Desmayarse, atreverse, estar furioso: porque hace calor, porque todos van a la playa y se hacen allí una foto con la puesta del sol de fondo; porque los que no van a la playa también invaden campos, montes y ciudades monumentales y se hacen otras fotos en las que todo parece un sueño que no es.
Áspero, tierno, liberal, esquivo: porque vivir a cuarenta grados de día y a treinta de noche no es fácil; como no lo es dormir, ni trabajar, ni cuidar de ese abuelo o abuela que se quedó solo y al que los hijos acompañan por turno. Porque con la calima las respuestas a las preguntas son siempre lacónicas cuando falta el aire, el cariño, la vecina de siempre y el bar de la esquina que también cerró por vacaciones.
Alentado, mortal, difunto, vivo: cuando la alegría de muchos tiene que mezclarse, por fuerza, con la pena de unos cuantos, muchos o pocos. Porque es el tiempo de recoger cosechas y lo que se recoge son cenizas de unas cosechas que nunca van a llegar; y el amigo, el pariente o el conocido decidió invitarnos a su funeral en el momento del año en el que, teóricamente, no toca morirse.
Leal, traidor, cobarde y animoso: como el viento cambiante, como la lluvia que no llega, como las malas noticias esperables y las noticias malas que no cesan. Como el niño que aprende a nadar y tiene miedo al agua o ese otro con las rodillas desolladas de tanto caerse de la bicicleta; como el que espera que las listas del paro dejen de contener su nombre porque en verano hay más trabajo, dicen.
No hallar fuera del bien centro y reposo; ese bien que no mejora ni se hace más abundante con los días alargados y las muchas horas de luz. Mostrarse alegre, triste, humilde, altivo, enojado, valiente fugitivo, satisfecho, ofendido receloso: porque esos días de estío pasamos mucho tiempo en compañía de amigos y parientes a los que no vemos ni frecuentamos tanto el resto del año. Incluso pasamos mucho tiempo con nosotros mismos, que a veces somos muy mala compañía; sin acordarnos de las virtudes del silencio, del libro por leer, del río que discurre sin más y solo pide ser contemplado y del ir y venir de las olas sin otro fin que adormentarnos.

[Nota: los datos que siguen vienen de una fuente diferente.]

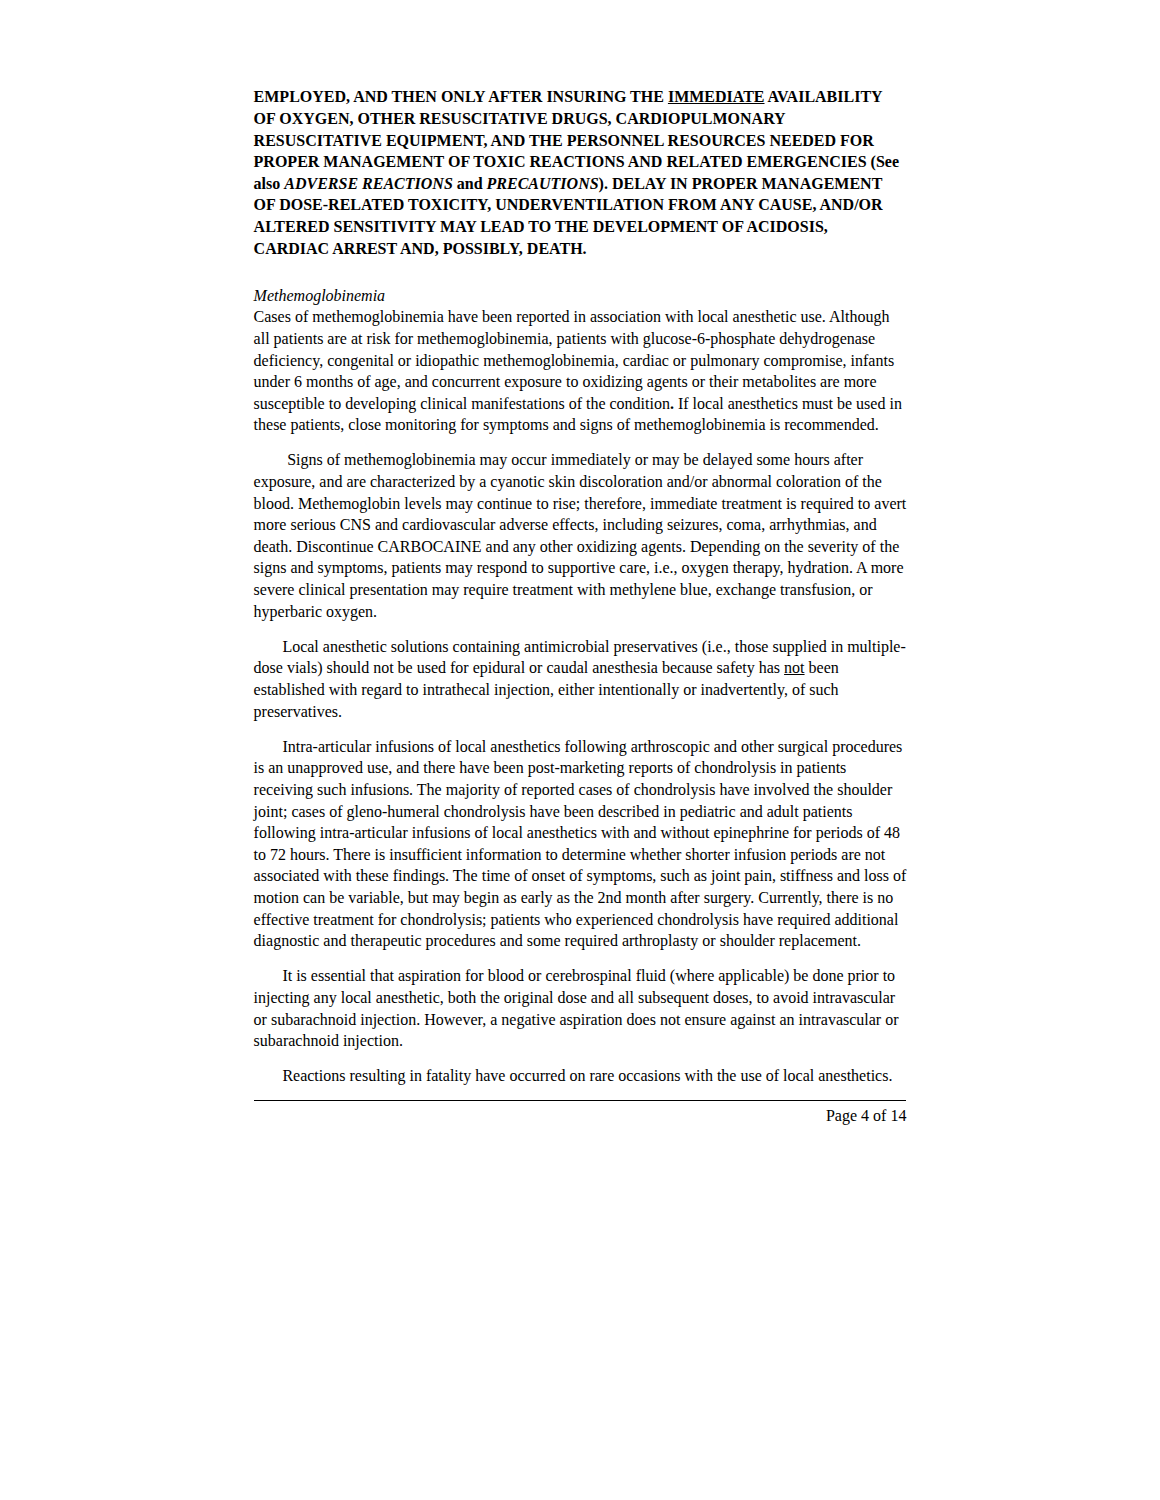EMPLOYED, AND THEN ONLY AFTER INSURING THE IMMEDIATE AVAILABILITY OF OXYGEN, OTHER RESUSCITATIVE DRUGS, CARDIOPULMONARY RESUSCITATIVE EQUIPMENT, AND THE PERSONNEL RESOURCES NEEDED FOR PROPER MANAGEMENT OF TOXIC REACTIONS AND RELATED EMERGENCIES (See also ADVERSE REACTIONS and PRECAUTIONS). DELAY IN PROPER MANAGEMENT OF DOSE-RELATED TOXICITY, UNDERVENTILATION FROM ANY CAUSE, AND/OR ALTERED SENSITIVITY MAY LEAD TO THE DEVELOPMENT OF ACIDOSIS, CARDIAC ARREST AND, POSSIBLY, DEATH.
Methemoglobinemia
Cases of methemoglobinemia have been reported in association with local anesthetic use. Although all patients are at risk for methemoglobinemia, patients with glucose-6-phosphate dehydrogenase deficiency, congenital or idiopathic methemoglobinemia, cardiac or pulmonary compromise, infants under 6 months of age, and concurrent exposure to oxidizing agents or their metabolites are more susceptible to developing clinical manifestations of the condition. If local anesthetics must be used in these patients, close monitoring for symptoms and signs of methemoglobinemia is recommended.
Signs of methemoglobinemia may occur immediately or may be delayed some hours after exposure, and are characterized by a cyanotic skin discoloration and/or abnormal coloration of the blood. Methemoglobin levels may continue to rise; therefore, immediate treatment is required to avert more serious CNS and cardiovascular adverse effects, including seizures, coma, arrhythmias, and death. Discontinue CARBOCAINE and any other oxidizing agents. Depending on the severity of the signs and symptoms, patients may respond to supportive care, i.e., oxygen therapy, hydration. A more severe clinical presentation may require treatment with methylene blue, exchange transfusion, or hyperbaric oxygen.
Local anesthetic solutions containing antimicrobial preservatives (i.e., those supplied in multiple-dose vials) should not be used for epidural or caudal anesthesia because safety has not been established with regard to intrathecal injection, either intentionally or inadvertently, of such preservatives.
Intra-articular infusions of local anesthetics following arthroscopic and other surgical procedures is an unapproved use, and there have been post-marketing reports of chondrolysis in patients receiving such infusions. The majority of reported cases of chondrolysis have involved the shoulder joint; cases of gleno-humeral chondrolysis have been described in pediatric and adult patients following intra-articular infusions of local anesthetics with and without epinephrine for periods of 48 to 72 hours. There is insufficient information to determine whether shorter infusion periods are not associated with these findings. The time of onset of symptoms, such as joint pain, stiffness and loss of motion can be variable, but may begin as early as the 2nd month after surgery. Currently, there is no effective treatment for chondrolysis; patients who experienced chondrolysis have required additional diagnostic and therapeutic procedures and some required arthroplasty or shoulder replacement.
It is essential that aspiration for blood or cerebrospinal fluid (where applicable) be done prior to injecting any local anesthetic, both the original dose and all subsequent doses, to avoid intravascular or subarachnoid injection. However, a negative aspiration does not ensure against an intravascular or subarachnoid injection.
Reactions resulting in fatality have occurred on rare occasions with the use of local anesthetics.
Page 4 of 14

Huir el rostro al claro desengaño: les remito al párrafo anterior, que una en su inventiva también tiene sus limitaciones. Beber veneno por licor suave: ser capaces de aceptar la sangría como bebida (nosotros, hijos del Calimocho) y hacer correr litros de cerveza helada que, a esa temperatura bajo cero, da igual si es buena o mala. Comer con gazpacho en vez de con agua y beber agua con gas para no engordar bebiendo cerveza, que es lo que en realidad apetece.
Olvidar el provecho, amar el daño: dejar de hacer negocios, no mirar la cuenta bancaria, creer que otro mundo es posible sin que todo sea monetizable; perdonar deudas y ofensas ridículas, casi casi, que, así como perdonamos a nuestros deudores.
Creer que el cielo en un infierno cabe: incluso cuando el cielo se tiñe de rojo sin ser el crepúsculo o se llena de nubes grises que transportan pavesas y es entonces cuando, sí, efectivamente, el cielo se ha colado en el infierno y comprobamos que este último tiene llamas que se alimentan de lo que en otro tiempo fue verde rama.
Dar la vida y el alma a un desengaño: al amor que ya no espera a que se acabe el verano, al amor de verano que esperará al año siguiente en el mismo rincón de la playa donde lo dejaron; a todas las cosas que íbamos a hacer y no hicimos porque aquello era el tiempo de la pereza que no nos autorizamos el resto del año; a los seres queridos que solo vemos en esos días y a los que dejamos de ver porque, precisamente, eran esos días. A los lugares entrañables y estropeados, a los sitios a los que íbamos a ir y no llegamos, a las listas interminables de sitios a dónde ir y nunca llegaremos. A todo ello y a todos ustedes que me leen hoy que empieza septiembre, y a Lope de Vega que me prestó el soneto: esto es agosto, quien lo probó lo sabe.